A married couple with two workers, one earning $40,000/yr and the other $20,000/yr, married at 25 and working until 67, assuming no earnings from 16-24, and both living until age 80, will have a real annual return of 1.4% assuming that 10% of the 12.4% FICA contribution goes towards OAI. If that couple received an 8% real return instead, their income in retirement would be roughly 8.2x what they would receive under Social Security.

Apparently though, Baker thinks the 8% assumption is okay because the government can just steal any shortfall and paper over the difference.

If he wants to use an 8% discount rate to declare the pension funds to be in decent shape, I hope he's willing to tell pensioners that their benefits will be cut if those returns don't materialize.

Posted by: justin84 | February 28, 2011 7:43 PM | Report abuse

--*4) The case for more bureaucrats.*--

Sounds more like the case for fewer bureaucracies.

Posted by: msoja | February 28, 2011 9:17 PM | Report abuse

baker's argument as to returns really is lacking, especially given the leverage effects of volatility due to the sheer liability size. moreover, he acts as if the risk adjusted treasury returns somehow are stilted by risk aversion not held by state governments...but who's buying treasuries (and therefore, who's buying his discount rate argument)? it's bad finance...that reeks a bit from his political propensity. for my money, i'd go with SIEPR on this.

Posted by: stantheman21 | March 1, 2011 1:30 AM | Report abuse

SS is not an investment or retirement program.

It is a social insurance program.

And the vast majority of Americans WANT to protect SS and strengthen it, not privatize it, though I am sure most of us would gladly reform it to some degree to ensure deadbeats are thrown off the program.

I wish you libertarians would just get over it and move on.
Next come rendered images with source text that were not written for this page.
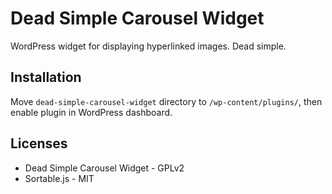 # Dead Simple Carousel Widget

WordPress widget for displaying hyperlinked images. Dead simple.

## Installation

Move `dead-simple-carousel-widget` directory to `/wp-content/plugins/`, then enable plugin in WordPress dashboard. 

## Licenses

* Dead Simple Carousel Widget - GPLv2
* Sortable.js - MIT
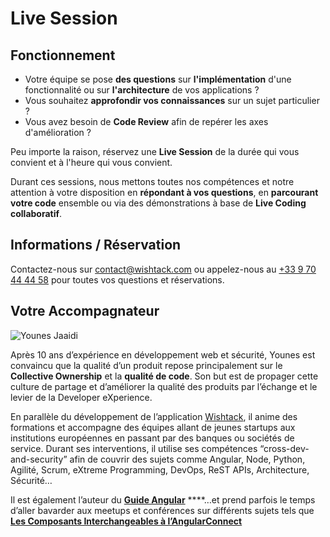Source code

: # Live Session

## Fonctionnement

* Votre équipe se pose **des questions** sur **l'implémentation** d'une fonctionnalité ou sur **l'architecture** de vos applications ?
* Vous souhaitez **approfondir vos connaissances** sur un sujet particulier ?
* Vous avez besoin de **Code Review** afin de repérer les axes d'amélioration ?

Peu importe la raison, réservez une **Live Session** de la durée qui vous convient et à l'heure qui vous convient.

Durant ces sessions, nous mettons toutes nos compétences et notre attention à votre disposition en **répondant à vos questions**, en **parcourant votre code** ensemble ou via des démonstrations à base de **Live Coding collaboratif**.

## Informations / Réservation

Contactez-nous sur [contact@wishtack.com](mailto:contact@wishtack.com) ou appelez-nous au [+33 9 70 44 44 58](tel:+33%209%2070%2044%2044%2058) pour toutes vos questions et réservations.

## Votre Accompagnateur

![Younes Jaaidi](https://wishtackblog.files.wordpress.com/2018/06/younes.png?w=200&h=200)

Après 10 ans d’expérience en développement web et sécurité, Younes est convaincu que la qualité d’un produit repose principalement sur le **Collective Ownership** et la **qualité de code**. Son but est de propager cette culture de partage et d’améliorer la qualité des produits par l’échange et le levier de la Developer eXperience.

En parallèle du développement de l’application [Wishtack](https://www.wishtack.com/), il anime des formations et accompagne des équipes allant de jeunes startups aux institutions européennes en passant par des banques ou sociétés de service. Durant ses interventions, il utilise ses compétences “cross-dev-and-security” afin de couvrir des sujets comme Angular, Node, Python, Agilité, Scrum, eXtreme Programming, DevOps, ReST APIs, Architecture, Sécurité…

Il est également l’auteur du [**Guide Angular**](https://guide-angular.wishtack.io/) ****…et prend parfois le temps d’aller bavarder aux meetups et conférences sur différents sujets tels que [**Les Composants Interchangeables à l’AngularConnect**](https://youtu.be/nX_HhiqmFAI)


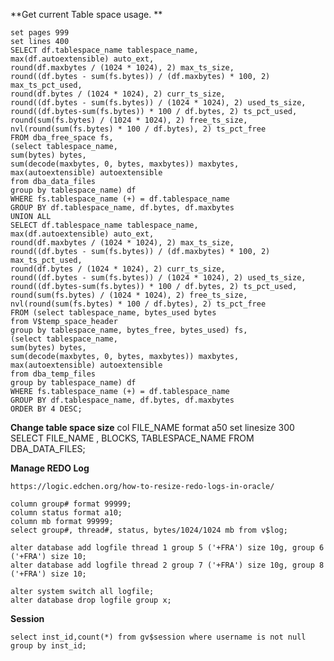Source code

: **Get current Table space usage. **

    set pages 999
    set lines 400
    SELECT df.tablespace_name tablespace_name,
    max(df.autoextensible) auto_ext,
    round(df.maxbytes / (1024 * 1024), 2) max_ts_size,
    round((df.bytes - sum(fs.bytes)) / (df.maxbytes) * 100, 2) max_ts_pct_used,
    round(df.bytes / (1024 * 1024), 2) curr_ts_size,
    round((df.bytes - sum(fs.bytes)) / (1024 * 1024), 2) used_ts_size,
    round((df.bytes-sum(fs.bytes)) * 100 / df.bytes, 2) ts_pct_used,
    round(sum(fs.bytes) / (1024 * 1024), 2) free_ts_size,
    nvl(round(sum(fs.bytes) * 100 / df.bytes), 2) ts_pct_free
    FROM dba_free_space fs,
    (select tablespace_name, 
    sum(bytes) bytes,
    sum(decode(maxbytes, 0, bytes, maxbytes)) maxbytes,
    max(autoextensible) autoextensible
    from dba_data_files
    group by tablespace_name) df
    WHERE fs.tablespace_name (+) = df.tablespace_name
    GROUP BY df.tablespace_name, df.bytes, df.maxbytes
    UNION ALL
    SELECT df.tablespace_name tablespace_name,
    max(df.autoextensible) auto_ext,
    round(df.maxbytes / (1024 * 1024), 2) max_ts_size,
    round((df.bytes - sum(fs.bytes)) / (df.maxbytes) * 100, 2) max_ts_pct_used,
    round(df.bytes / (1024 * 1024), 2) curr_ts_size,
    round((df.bytes - sum(fs.bytes)) / (1024 * 1024), 2) used_ts_size,
    round((df.bytes-sum(fs.bytes)) * 100 / df.bytes, 2) ts_pct_used,
    round(sum(fs.bytes) / (1024 * 1024), 2) free_ts_size,
    nvl(round(sum(fs.bytes) * 100 / df.bytes), 2) ts_pct_free
    FROM (select tablespace_name, bytes_used bytes
    from V$temp_space_header
    group by tablespace_name, bytes_free, bytes_used) fs,
    (select tablespace_name,
    sum(bytes) bytes,
    sum(decode(maxbytes, 0, bytes, maxbytes)) maxbytes,
    max(autoextensible) autoextensible
    from dba_temp_files
    group by tablespace_name) df
    WHERE fs.tablespace_name (+) = df.tablespace_name
    GROUP BY df.tablespace_name, df.bytes, df.maxbytes
    ORDER BY 4 DESC;


**Change table space size**
    col FILE_NAME format a50
    set linesize 300
    SELECT  FILE_NAME ,  BLOCKS, TABLESPACE_NAME FROM DBA_DATA_FILES;

**Manage REDO Log**

    https://logic.edchen.org/how-to-resize-redo-logs-in-oracle/

    column group# format 99999;
    column status format a10;
    column mb format 99999;
    select group#, thread#, status, bytes/1024/1024 mb from v$log;

    alter database add logfile thread 1 group 5 ('+FRA') size 10g, group 6 ('+FRA') size 10;
    alter database add logfile thread 2 group 7 ('+FRA') size 10g, group 8 ('+FRA') size 10;

    alter system switch all logfile;
    alter database drop logfile group x;


**Session**

    select inst_id,count(*) from gv$session where username is not null group by inst_id;

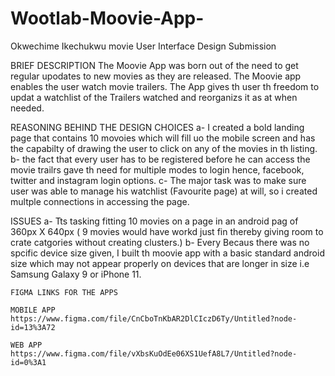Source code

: # Wootlab-Moovie-App-
Okwechime Ikechukwu movie User Interface Design Submission 

BRIEF DESCRIPTION 
The Moovie App was born out of the need to get regular upodates to new movies as they are released.
The Moovie app enables the user watch movie trailers.
The App gives th user th freedom to updat a watchlist of the Trailers watched and reorganizs it as at when needed.

REASONING BEHIND THE DESIGN CHOICES 
a-  I created a bold landing page that contains 10 movoies which will fill uo the mobile screen and has the capabilty of drawing the
    user to click on any of the movies in th listing.
b-  the fact that every user has to be registered before he can access the movie trailrs gave th need for multiple modes to login 
    hence, facebook, twitter and instagram login options.
c-  The major task was to make sure user was able to manage his watchlist (Favourite page) at will, so i created multple connections 
    in accessing the page.
    
ISSUES
a-  Tts tasking fitting 10 movies on a page in an android pag of 360px X 640px ( 9 movies would have workd just fin thereby 
    giving room to crate catgories without creating clusters.)
b-  Every Becaus there was no spcific device size given, I built th moovie app with a basic standard android size which may not appear 
    properly on devices that are longer in size i.e Samsung Galaxy 9 or iPhone 11.
    
    FIGMA LINKS FOR THE APPS 
    
    MOBILE APP
    https://www.figma.com/file/CnCboTnKbAR2DlCIczD6Ty/Untitled?node-id=13%3A72
   
    WEB APP 
    https://www.figma.com/file/vXbsKuOdEe06XS1UefA8L7/Untitled?node-id=0%3A1

  
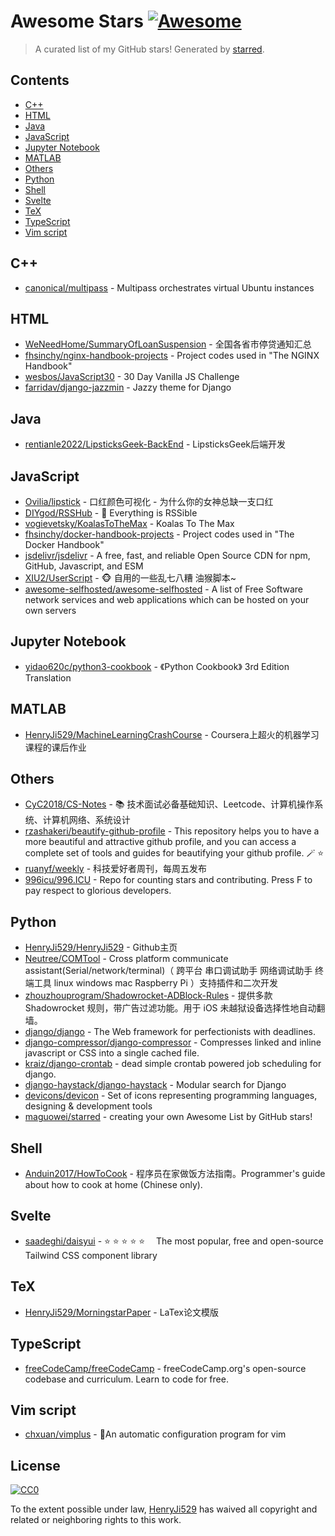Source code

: <!--lint disable awesome-contributing awesome-license awesome-list-item match-punctuation no-repeat-punctuation no-undefined-references awesome-spell-check-->
# Awesome Stars [![Awesome](https://awesome.re/badge.svg)](https://github.com/sindresorhus/awesome)

> A curated list of my GitHub stars! Generated by [starred](https://github.com/maguowei/starred).

## Contents

- [C++](#c++)
- [HTML](#html)
- [Java](#java)
- [JavaScript](#javascript)
- [Jupyter Notebook](#jupyter-notebook)
- [MATLAB](#matlab)
- [Others](#others)
- [Python](#python)
- [Shell](#shell)
- [Svelte](#svelte)
- [TeX](#tex)
- [TypeScript](#typescript)
- [Vim script](#vim-script)

## C++ 

- [canonical/multipass](https://github.com/canonical/multipass) - Multipass orchestrates virtual Ubuntu instances

## HTML 

- [WeNeedHome/SummaryOfLoanSuspension](https://github.com/WeNeedHome/SummaryOfLoanSuspension) - 全国各省市停贷通知汇总
- [fhsinchy/nginx-handbook-projects](https://github.com/fhsinchy/nginx-handbook-projects) - Project codes used in "The NGINX Handbook"
- [wesbos/JavaScript30](https://github.com/wesbos/JavaScript30) - 30 Day Vanilla JS Challenge
- [farridav/django-jazzmin](https://github.com/farridav/django-jazzmin) - Jazzy theme for Django

## Java 

- [rentianle2022/LipsticksGeek-BackEnd](https://github.com/rentianle2022/LipsticksGeek-BackEnd) - LipsticksGeek后端开发

## JavaScript 

- [Ovilia/lipstick](https://github.com/Ovilia/lipstick) - 口红颜色可视化 - 为什么你的女神总缺一支口红
- [DIYgod/RSSHub](https://github.com/DIYgod/RSSHub) - 🍰 Everything is RSSible
- [vogievetsky/KoalasToTheMax](https://github.com/vogievetsky/KoalasToTheMax) - Koalas To The Max
- [fhsinchy/docker-handbook-projects](https://github.com/fhsinchy/docker-handbook-projects) - Project codes used in "The Docker Handbook"
- [jsdelivr/jsdelivr](https://github.com/jsdelivr/jsdelivr) - A free, fast, and reliable Open Source CDN for npm, GitHub, Javascript, and ESM
- [XIU2/UserScript](https://github.com/XIU2/UserScript) - 🐵 自用的一些乱七八糟 油猴脚本~
- [awesome-selfhosted/awesome-selfhosted](https://github.com/awesome-selfhosted/awesome-selfhosted) - A list of Free Software network services and web applications which can be hosted on your own servers

## Jupyter Notebook 

- [yidao620c/python3-cookbook](https://github.com/yidao620c/python3-cookbook) - 《Python Cookbook》 3rd Edition Translation

## MATLAB 

- [HenryJi529/MachineLearningCrashCourse](https://github.com/HenryJi529/MachineLearningCrashCourse) - Coursera上超火的机器学习课程的课后作业

## Others 

- [CyC2018/CS-Notes](https://github.com/CyC2018/CS-Notes) - :books: 技术面试必备基础知识、Leetcode、计算机操作系统、计算机网络、系统设计
- [rzashakeri/beautify-github-profile](https://github.com/rzashakeri/beautify-github-profile) - This repository helps you to have a more beautiful and attractive github profile, and you can access a complete set of tools and guides for beautifying your github profile. 🪄 ⭐
- [ruanyf/weekly](https://github.com/ruanyf/weekly) - 科技爱好者周刊，每周五发布
- [996icu/996.ICU](https://github.com/996icu/996.ICU) - Repo for counting stars and contributing. Press F to pay respect to glorious developers.

## Python 

- [HenryJi529/HenryJi529](https://github.com/HenryJi529/HenryJi529) - Github主页
- [Neutree/COMTool](https://github.com/Neutree/COMTool) - Cross platform communicate assistant(Serial/network/terminal)（ 跨平台 串口调试助手 网络调试助手 终端工具 linux windows mac Raspberry Pi ）支持插件和二次开发
- [zhouzhouprogram/Shadowrocket-ADBlock-Rules](https://github.com/zhouzhouprogram/Shadowrocket-ADBlock-Rules) - 提供多款 Shadowrocket 规则，带广告过滤功能。用于 iOS 未越狱设备选择性地自动翻墙。
- [django/django](https://github.com/django/django) - The Web framework for perfectionists with deadlines.
- [django-compressor/django-compressor](https://github.com/django-compressor/django-compressor) - Compresses linked and inline javascript or CSS into a single cached file.
- [kraiz/django-crontab](https://github.com/kraiz/django-crontab) - dead simple crontab powered job scheduling for django.
- [django-haystack/django-haystack](https://github.com/django-haystack/django-haystack) - Modular search for Django
- [devicons/devicon](https://github.com/devicons/devicon) - Set of icons representing programming languages, designing & development tools
- [maguowei/starred](https://github.com/maguowei/starred) - creating your own Awesome List by GitHub stars!

## Shell 

- [Anduin2017/HowToCook](https://github.com/Anduin2017/HowToCook) - 程序员在家做饭方法指南。Programmer's guide about how to cook at home (Chinese only).

## Svelte 

- [saadeghi/daisyui](https://github.com/saadeghi/daisyui) - ⭐️ ⭐️ ⭐️ ⭐️ ⭐️  The most popular, free and open-source Tailwind CSS component library

## TeX 

- [HenryJi529/MorningstarPaper](https://github.com/HenryJi529/MorningstarPaper) - LaTex论文模版

## TypeScript 

- [freeCodeCamp/freeCodeCamp](https://github.com/freeCodeCamp/freeCodeCamp) - freeCodeCamp.org's open-source codebase and curriculum. Learn to code for free.

## Vim script 

- [chxuan/vimplus](https://github.com/chxuan/vimplus) - :rocket:An automatic configuration program for vim


## License

[![CC0](http://mirrors.creativecommons.org/presskit/buttons/88x31/svg/cc-zero.svg)](https://creativecommons.org/publicdomain/zero/1.0/)

To the extent possible under law, [HenryJi529](https://github.com/HenryJi529) has waived all copyright and related or neighboring rights to this work.

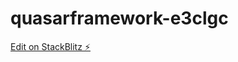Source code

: # quasarframework-e3clgc

[Edit on StackBlitz ⚡️](https://stackblitz.com/edit/quasarframework-e3clgc)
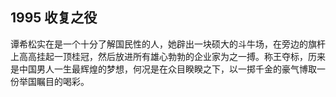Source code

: ## 1995 收复之役

谭希松实在是一个十分了解国民性的人，她辟出一块硕大的斗牛场，在旁边的旗杆上高高挂起一顶桂冠，然后放进所有雄心勃勃的企业家为之一搏。称王夺标，历来是中国男人一生最辉煌的梦想，何况是在众目睽睽之下，以一掷千金的豪气博取一份举国瞩目的喝彩。
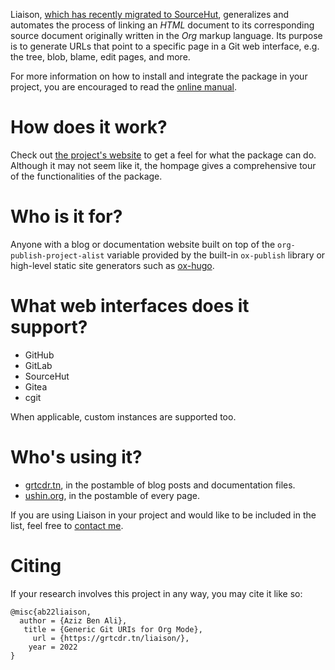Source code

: Liaison, [which has recently migrated to SourceHut](https://git.sr.ht/~grtcdr/liaison), generalizes and
automates the process of linking an *HTML* document to its
corresponding source document originally written in the *Org* markup
language. Its purpose is to generate URLs that point to a specific
page in a Git web interface, e.g. the tree, blob, blame, edit pages,
and more.

For more information on how to install and integrate the package in
your project, you are encouraged to read the [online manual](https://grtcdr.tn/liaison/manual.html).


# How does it work?

Check out [the project's website](https://grtcdr.tn/liaison) to get a feel for what the package can
do. Although it may not seem like it, the hompage gives a
comprehensive tour of the functionalities of the package.


# Who is it for?

Anyone with a blog or documentation website built on top of the
`org-publish-project-alist` variable provided by the built-in
`ox-publish` library or high-level static site generators such as
[ox-hugo](https://ox-hugo.scripter.co/).


# What web interfaces does it support?

-   GitHub
-   GitLab
-   SourceHut
-   Gitea
-   cgit

When applicable, custom instances are supported too.


# Who's using it?

-   [grtcdr.tn](https://grtcdr.tn), in the postamble of blog posts and documentation files.
-   [ushin.org](https://ushin.org), in the postamble of every page.

If you are using Liaison in your project and would like to be included
in the list, feel free to [contact me](mailto:tahaaziz.benali@esprit.tn).


# Citing

If your research involves this project in any way, you may cite it
like so:

    @misc{ab22liaison,
      author = {Aziz Ben Ali},
       title = {Generic Git URIs for Org Mode},
         url = {https://grtcdr.tn/liaison/},
        year = 2022
    }

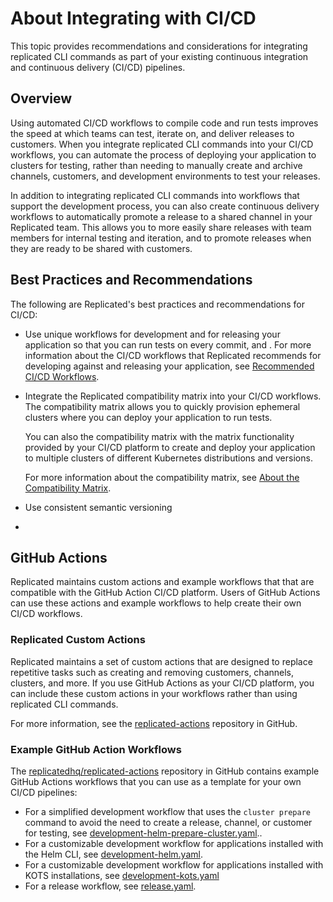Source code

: # About Integrating with CI/CD

This topic provides recommendations and considerations for integrating replicated CLI commands as part of your existing continuous integration and continuous delivery (CI/CD) pipelines.

## Overview

Using automated CI/CD workflows to compile code and run tests improves the speed at which teams can test, iterate on, and deliver releases to customers. When you integrate replicated CLI commands into your CI/CD workflows, you can automate the process of deploying your application to clusters for testing, rather than needing to manually create and archive channels, customers, and development environments to test your releases.

In addition to integrating replicated CLI commands into workflows that support the development process, you can also create continuous delivery workflows to automatically promote a release to a shared channel in your Replicated team. This allows you to more easily share releases with team members for internal testing and iteration, and to promote releases when they are ready to be shared with customers.

## Best Practices and Recommendations

The following are Replicated's best practices and recommendations for CI/CD:

* Use unique workflows for development and for releasing your application so that you can run tests on every commit, and . For more information about the CI/CD workflows that Replicated recommends for developing against and releasing your application, see [Recommended CI/CD Workflows](ci-workflows).

* Integrate the Replicated compatibility matrix into your CI/CD workflows. The compatibility matrix allows you to quickly provision ephemeral clusters where you can deploy your application to run tests.

   You can also the compatibility matrix with the matrix functionality provided by your CI/CD platform to create and deploy your application to multiple clusters of different Kubernetes distributions and versions. 

   For more information about the compatibility matrix, see [About the Compatibility Matrix](testing-about).

* Use consistent semantic versioning

* 

## GitHub Actions

Replicated maintains custom actions and example workflows that that are compatible with the GitHub Action CI/CD platform. Users of GitHub Actions can use these actions and example workflows to help create their own CI/CD workflows.

### Replicated Custom Actions

Replicated maintains a set of custom actions that are designed to replace repetitive tasks such as creating and removing customers, channels, clusters, and more. If you use GitHub Actions as your CI/CD platform, you can include these custom actions in your workflows rather than using replicated CLI commands. 

For more information, see the [replicated-actions](https://github.com/replicatedhq/replicated-actions/) repository in GitHub.

### Example GitHub Action Workflows

The [replicatedhq/replicated-actions](https://github.com/replicatedhq/replicated-actions#examples) repository in GitHub contains example GitHub Actions workflows that you can use as a template for your own CI/CD pipelines:
* For a simplified development workflow that uses the `cluster prepare` command to avoid the need to create a release, channel, or customer for testing, see [development-helm-prepare-cluster.yaml](https://github.com/replicatedhq/replicated-actions/blob/main/example-workflows/development-helm-prepare-cluster.yaml)..
* For a customizable development workflow for applications installed with the Helm CLI, see [development-helm.yaml](https://github.com/replicatedhq/replicated-actions/blob/main/example-workflows/development-helm.yaml).
* For a customizable development workflow for applications installed with KOTS installations, see [development-kots.yaml](https://github.com/replicatedhq/replicated-actions/blob/main/example-workflows/development-kots.yaml)
* For a release workflow, see [release.yaml](https://github.com/replicatedhq/replicated-actions/blob/main/example-workflows/release.yaml).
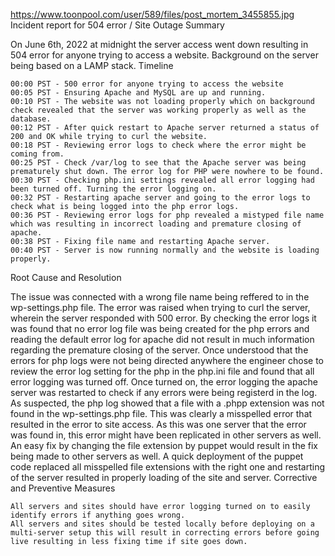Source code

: https://www.toonpool.com/user/589/files/post_mortem_3455855.jpg
Incident report for 504 error / Site Outage
Summary

On June 6th, 2022 at midnight the server access went down resulting in 504 error for anyone trying to access a website. Background on the server being based on a LAMP stack.
Timeline

    00:00 PST - 500 error for anyone trying to access the website
    00:05 PST - Ensuring Apache and MySQL are up and running.
    00:10 PST - The website was not loading properly which on background check revealed that the server was working properly as well as the database.
    00:12 PST - After quick restart to Apache server returned a status of 200 and OK while trying to curl the website.
    00:18 PST - Reviewing error logs to check where the error might be coming from.
    00:25 PST - Check /var/log to see that the Apache server was being prematurely shut down. The error log for PHP were nowhere to be found.
    00:30 PST - Checking php.ini settings revealed all error logging had been turned off. Turning the error logging on.
    00:32 PST - Restarting apache server and going to the error logs to check what is being logged into the php error logs.
    00:36 PST - Reviewing error logs for php revealed a mistyped file name which was resulting in incorrect loading and premature closing of apache.
    00:38 PST - Fixing file name and restarting Apache server.
    00:40 PST - Server is now running normally and the website is loading properly.

Root Cause and Resolution

The issue was connected with a wrong file name being reffered to in the wp-settings.php file. The error was raised when trying to curl the server, wherein the server responded with 500 error. By checking the error logs it was found that no error log file was being created for the php errors and reading the default error log for apache did not result in much information regarding the premature closing of the server. Once understood that the errors for php logs were not being directed anywhere the engineer chose to review the error log setting for the php in the php.ini file and found that all error logging was turned off. Once turned on, the error logging the apache server was restarted to check if any errors were being registerd in the log. As suspected, the php log showed that a file with a .phpp extension was not found in the wp-settings.php file. This was clearly a misspelled error that resulted in the error to site access. As this was one server that the error was found in, this error might have been replicated in other servers as well. An easy fix by changing the file extension by puppet would result in the fix being made to other servers as well. A quick deployment of the puppet code replaced all misspelled file extensions with the right one and restarting of the server resulted in properly loading of the site and server.
Corrective and Preventive Measures

    All servers and sites should have error logging turned on to easily identify errors if anything goes wrong.
    All servers and sites should be tested locally before deploying on a multi-server setup this will result in correcting errors before going live resulting in less fixing time if site goes down.
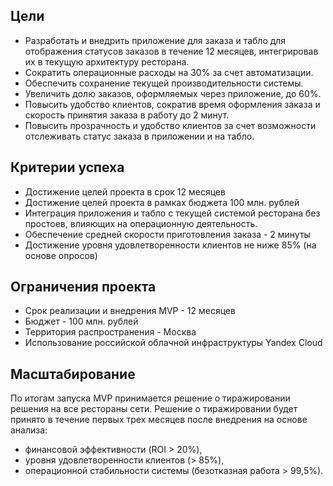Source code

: ## Цели
- Разработать и внедрить приложение для заказа и табло для отображения статусов заказов в течение 12 месяцев, интегрировав их в текущую архитектуру ресторана.
- Сократить операционные расходы на 30% за счет автоматизации.
- Обеспечить сохранение текущей производительности системы.
- Увеличить долю заказов, оформляемых через приложение, до 60%.
- Повысить удобство клиентов, сократив время оформления заказа и скорость принятия заказа в работу до 2 минут.
- Повысить прозрачность и удобство клиентов за счет возможности отслеживать статус заказа в приложении и на табло.

## Критерии успеха
- Достижение целей проекта в срок 12 месяцев
- Достижение целей проекта в рамках бюджета 100 млн. рублей
- Интеграция приложения и табло с текущей системой ресторана без простоев, влияющих на операционную деятельность.
- Обеспечение средней скорости приготовления заказа - 2 минуты
- Достижение уровня удовлетворенности клиентов не ниже 85% (на основе опросов)

## Ограничения проекта
- Срок реализации и внедрения MVP - 12 месяцев
- Бюджет - 100 млн. рублей
- Территория распространения - Москва
- Использование российской облачной инфраструктуры Yandex Cloud

## Масштабирование
По итогам запуска MVP принимается решение о тиражировании решения на все рестораны сети.
Решение о тиражировании будет принято в течение первых трех месяцев после внедрения на основе анализа: 
- финансовой эффективности (ROI > 20%),
- уровня удовлетворенности клиентов (> 85%),
- операционной стабильности системы (безотказная работа > 99,5%).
Indeed, if you all would accept SS for what it is designed for and instead focused your energies on reforms, maybe we'd end up with a more efficient and effective SS program instead of all this wasted talk and all the abuses.

Posted by: lauren2010 | March 1, 2011 6:24 AM | Report abuse

"SS is not an investment or retirement program.

It is a social insurance program."

And it makes most Americans worse off in retirement, egregiously so if you think the stock market is set for 8% real annual returns. It also reduces economic growth by limiting capital formation.

"And the vast majority of Americans WANT to protect SS and strengthen it"

That's wonderful - they can then organize themselves into whatever sort of cooperative they'd like, and keep it going.

In any case, I'm not impressed by what the vast majority of Americans claim to want. A vast majority of Americans were pleased as punch to cheer on the invasion of Iraq - how'd that one turn out?

"I wish you libertarians would just get over it and move on."

Quit forcing us into your silly social schemes and we'll be happy to leave you alone as well.